Yargıtay Kararı 10. Hukuk Dairesi 2020/4692 E. 2023/479 K. 19.01.2023 T.

YARGITAY KARARI
DAİRE : 10. Hukuk Dairesi
ESAS NO : 2020/4692
KARAR NO : 2023/479
KARAR TARİHİ : 19.01.2023

İNCELENEN KARARIN
MAHKEMESİ : … Bölge Adliye Mahkemesi 8. Hukuk Dairesi
SAYISI : 2019/2485 E., 2019/1624 K.
vekili Avukat …
DAVA TARİHİ : 11.09.2018
HÜKÜM/KARAR : Esastan ret
İLK DERECE MAHKEMESİ : … 4. İş Mahkemesi
SAYISI : 2018/360 E., 2019/225 K.

Taraflar arasındaki kurum işleminin iptali ile eşinden ölüm aylığı bağlanan davacıya babasından dolayıda ölüm aylığı bağlanması davasından dolayı yapılan yargılama sonunda İlk Derece Mahkemesince davanın kabulüne karar verilmiştir.

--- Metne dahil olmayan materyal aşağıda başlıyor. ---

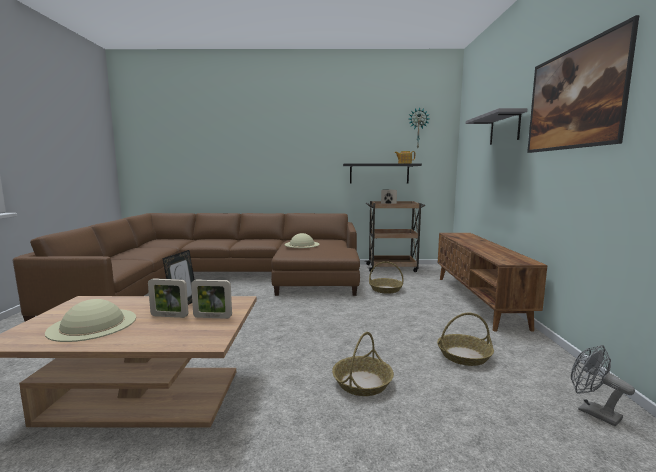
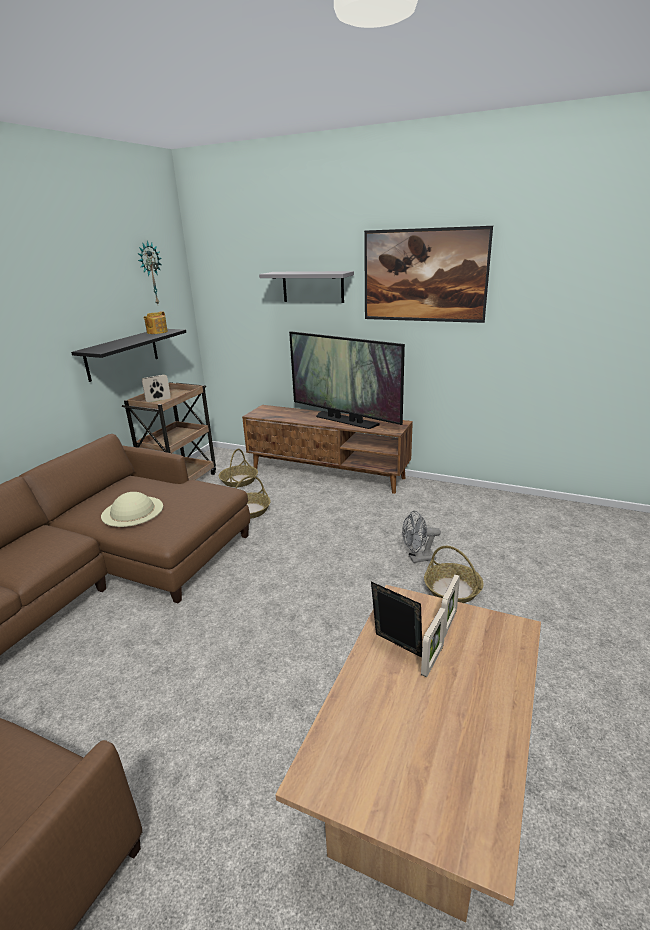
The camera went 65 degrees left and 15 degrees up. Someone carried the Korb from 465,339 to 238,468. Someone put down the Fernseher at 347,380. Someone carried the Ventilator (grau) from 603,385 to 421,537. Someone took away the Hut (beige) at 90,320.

Kararın davalı Kurum vekili tarafından istinaf edilmesi üzerine, Bölge Adliye Mahkemesince başvurusunun esastan reddine karar verilmiştir.

Bölge Adliye Mahkemesi kararı davalı Kurum vekili tarafından temyiz edilmekle; kesinlik, süre, temyiz şartı ve diğer usul eksiklikleri yönünden yapılan ön inceleme sonucunda, temyiz dilekçesinin kabulüne karar verildikten ve Tetkik Hâkimi … tarafından hazırlanan rapor dinlendikten sonra dosyadaki belgeler incelenip gereği düşünüldü:

I. DAVA
Davacı vekili dava dilekçesinde; davacıya hem kocasından hem babasından dolayı ölüm aylığı bağlanmasına, babasından alması gereken aylığın kesinti tarihi itibariyle ödenmeyen aylara ilişkin hesaplanacak yasal faizi ile 100,00 TL’nin davalıdan tahsiline ve kocasının maaşından haksız olarak 100,00 TL’nin davalıdan tahsiline karar verilmesini talep etmiştir.

II. CEVAP
Davalı kurum cevap dilekçesinde; davanın reddini talep etmiştir.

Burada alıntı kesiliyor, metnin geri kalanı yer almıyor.